Sweet Potato and Carrot Latkes (Gluten-Free)
Photo by Dave Carlin
Enjoy this recipe from Entree to Judaism for Families, Tina Wasserman's newest cookbook featuring tools to help children learn to cook with confidence, with clear, step-by-step instructions for every recipe and tips for adults to make the experience safe and rewarding.
When I was the food columnist for Reform Judaism magazine, a reader who followed a strict gluten-free diet wrote to me looking for traditional Hanukkah recipes that she could eat. Because she couldn’t eat flour or matzah meal, most potato pancake recipes were out, so I created this recipe, as both a gluten-free alternative to traditional latkes and as a tribute to the Beta Israel Ethiopian Jewish community.
The flavors in this dish are commonly found in Ethiopian cooking. Teff is the smallest cultivated grain in the world; it grows in the mountains of Ethiopia and also happens to be gluten-free. It has a mild, slightly molasses-like sweetness that goes well with many vegetables besides those in this recipe. Ground teff seeds are the basis for injera bread, the spongy, slightly sour, soft flat bread that is used as plate and fork and eaten at Ethiopian meals.
Teff can be found in many supermarkets, especially those oriented toward natural foods, as well as in most health-food stores. As an alternative, I suggest ground flaxseed, which will also help the latkes hold together. This is a high-nutrient dish that could easily serve as an entrée with fruit sauce and Greek yogurt or sour cream. Kids love the color and taste too!
- Cut the sweet potatoes and carrots into 1½-inch chunks, and grate them using the fine grating disk on a processor. Empty the mixture into a 3-quart bowl.
- Place the onion and garlic pieces in the food processor work bowl fitted with the metal blade. Pulse the machine on and off until the onions are finely chopped. Return half of the potato/carrot mixture to the processor workbowl, and pulse on and off about 5 times to combine the ingredients. Empty the workbowl into the mixing bowl with remaining potato/carrot mixture.
- Add the spices, the eggs, and ¼ cup of the teff or ground flaxseed to the mixing bowl, and mix thoroughly. Add a little more grain if the mixture seems too loose and watery. Do not make the mixture too firm or the finished product will be dry and heavy.
- Heat a large skillet or griddle on high heat for 20 seconds. Add enough oil to totally cover the bottom of the pan. Heat the oil for 10 seconds. If the oil begins to smoke, reduce the heat to medium-high.
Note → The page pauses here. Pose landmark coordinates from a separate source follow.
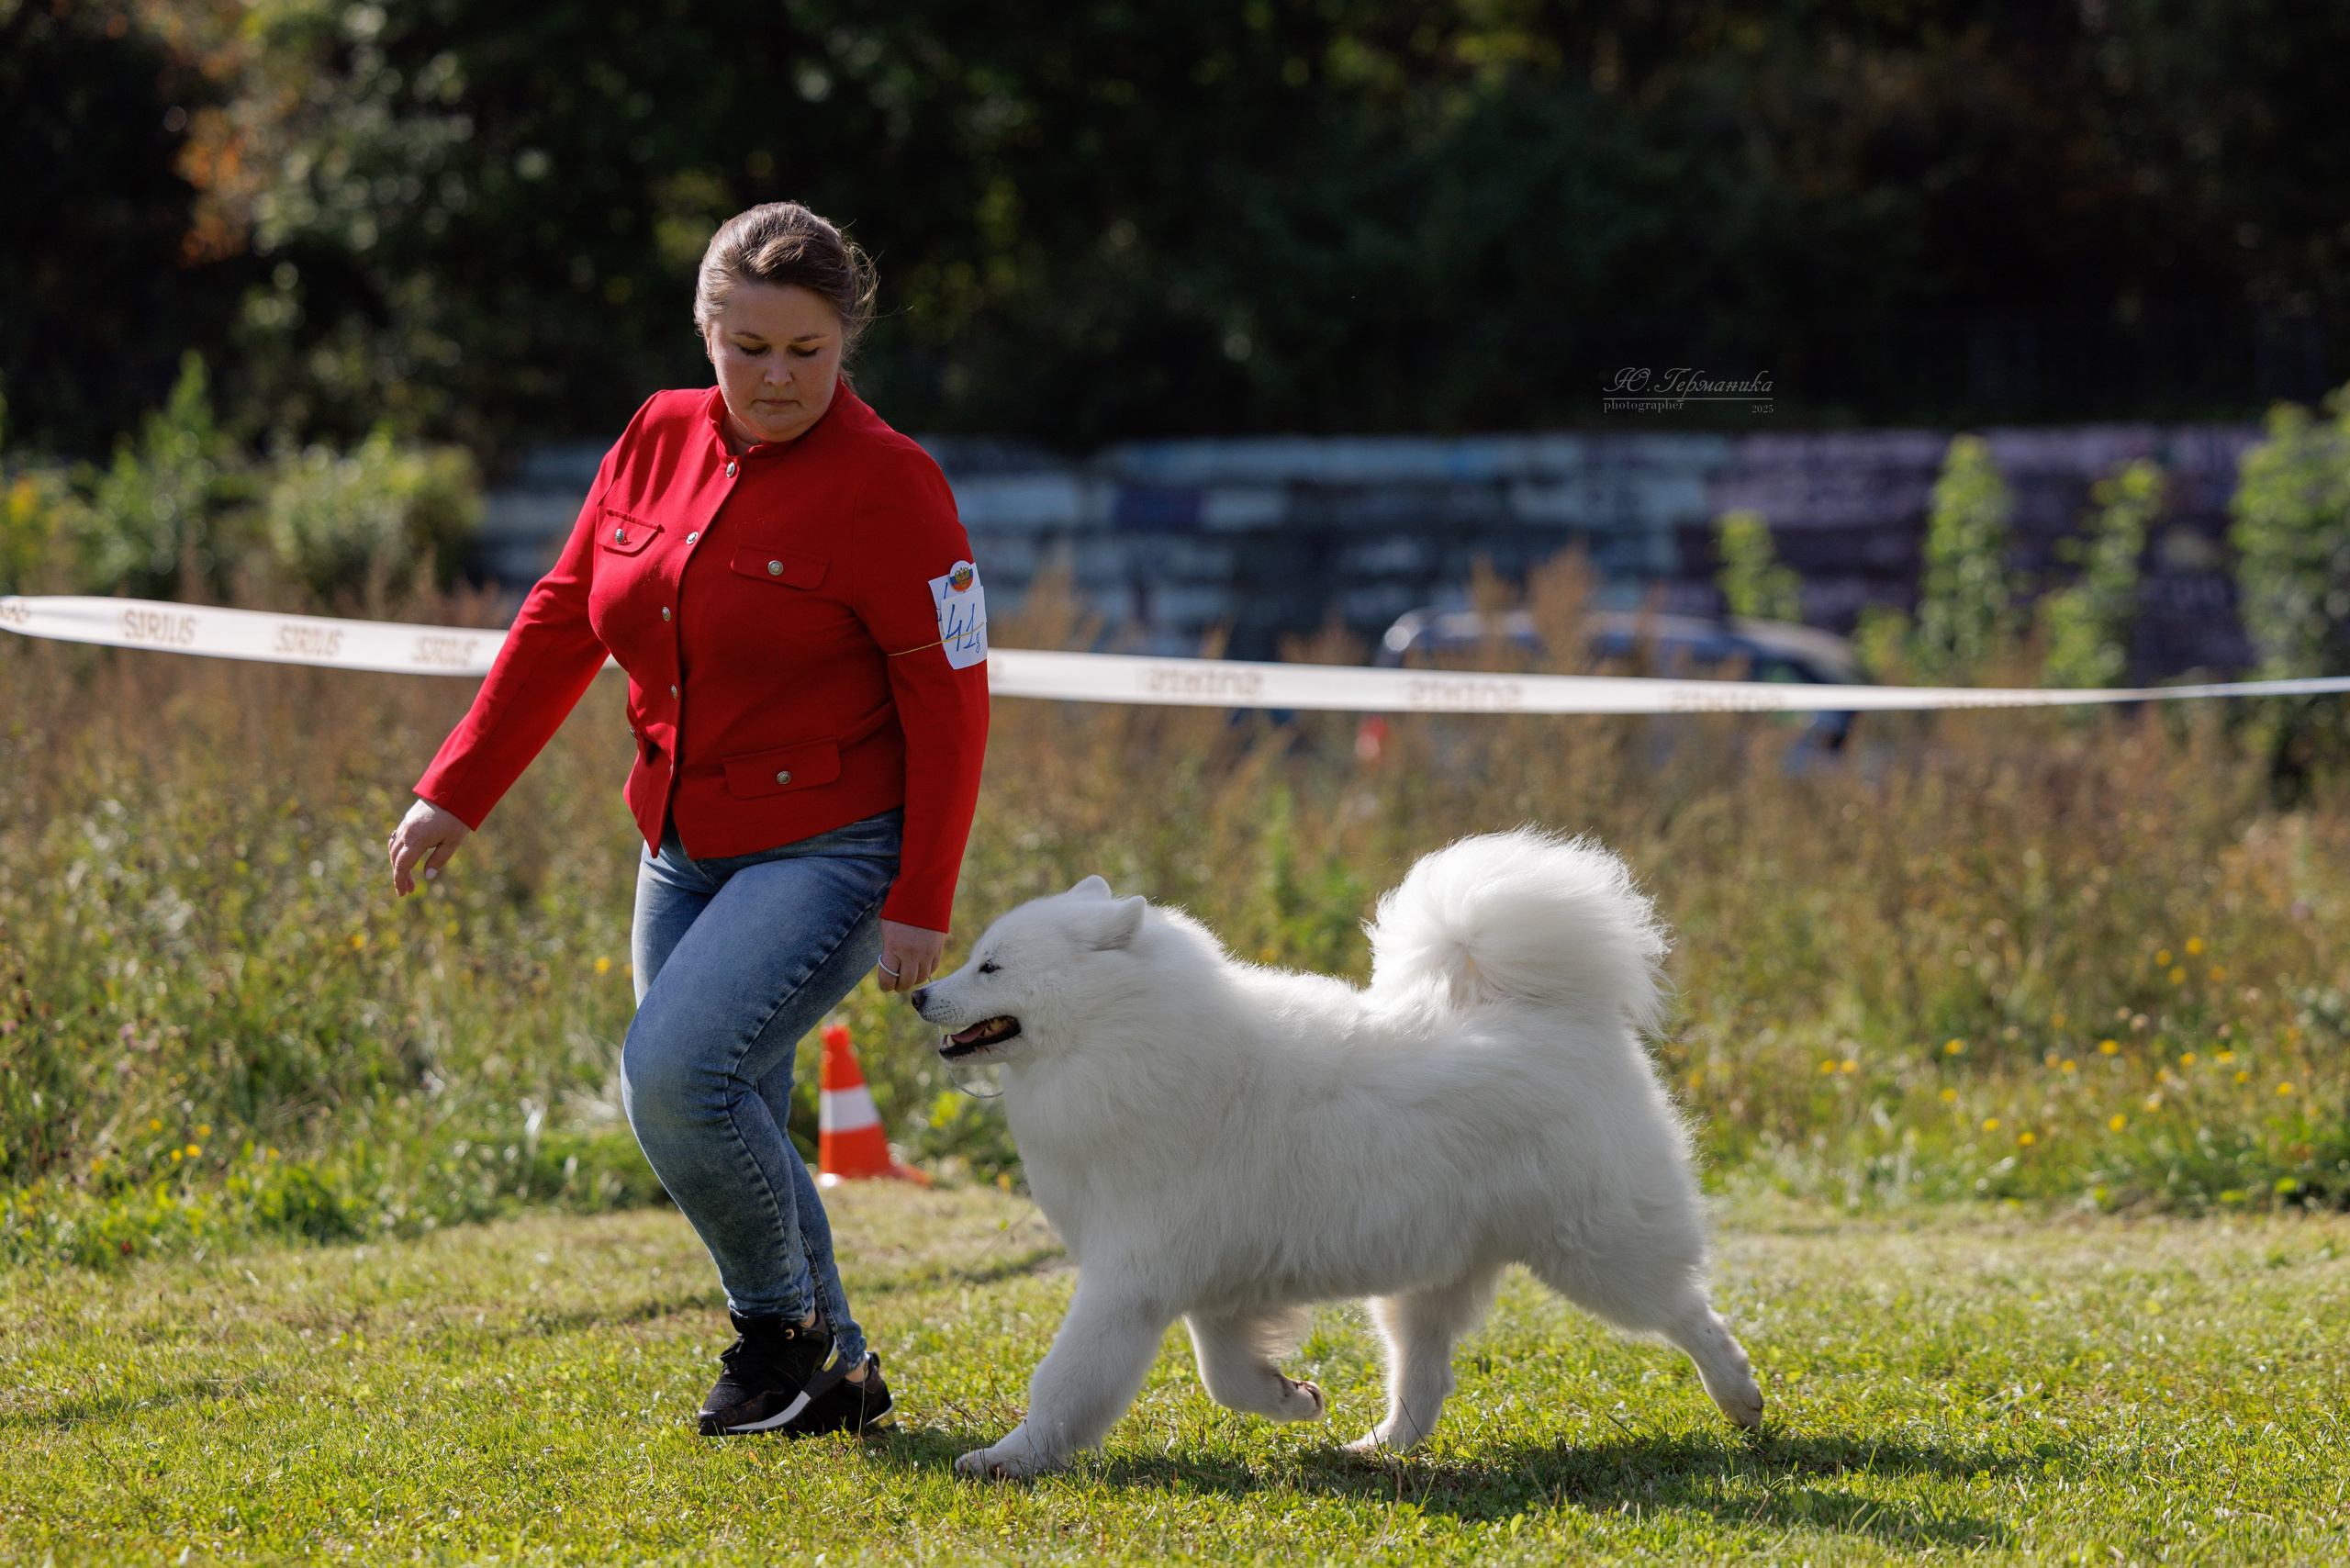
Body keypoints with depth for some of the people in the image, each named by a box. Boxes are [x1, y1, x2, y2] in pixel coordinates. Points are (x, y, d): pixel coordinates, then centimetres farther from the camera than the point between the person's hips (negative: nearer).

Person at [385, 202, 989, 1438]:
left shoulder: (883, 483, -13)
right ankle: (832, 1376, 23)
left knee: (677, 1070, -22)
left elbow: (949, 697, -13)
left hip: (830, 848, -7)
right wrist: (456, 791, 9)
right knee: (727, 1128, 8)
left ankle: (781, 1324, -1)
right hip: (685, 848, 7)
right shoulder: (659, 441, 5)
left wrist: (922, 903, -16)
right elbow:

- Drop 2 tablespoons of the potato/carrot mixture into the hot pan using a food scoop or spoon. Each time before you scoop up some of the latke batter, stir the contents of the bowl. Repeat with more mixture to fill the pan, but do not overcrowd.
- When the bottoms of the pancakes are golden, gently turn them over using two slotted spatulas. When golden on the second side, remove to a plate that is covered with crumpled paper towels.
- Proceed with the remaining mixture.
- Serve plain or with a dollop of sour cream or Greek yogurt.
- Talk about the story of Hanukkah and its use of oil. Do you think Ethiopians told this story to their children? Why or why not?
- What other vegetables can you add in place of the potato or carrot to create your own holiday treat? Write it down and start your own Hanukkah tradition.
- Children of all ages can help make the batter for the latkes, but only children over the age of eight or nine should be allowed to fry the pancakes.Since this mixture has so much natural moisture, there is a stronger likelihood that the oil will splatter. Only taller children should be allowed to work at the stove. Younger children can watch, but not sitting on the countertop nearby.
- Using the grating disk on a food processor guarantees no nicked knuckles. However, do pay attention to make sure the feed tube plunger is used!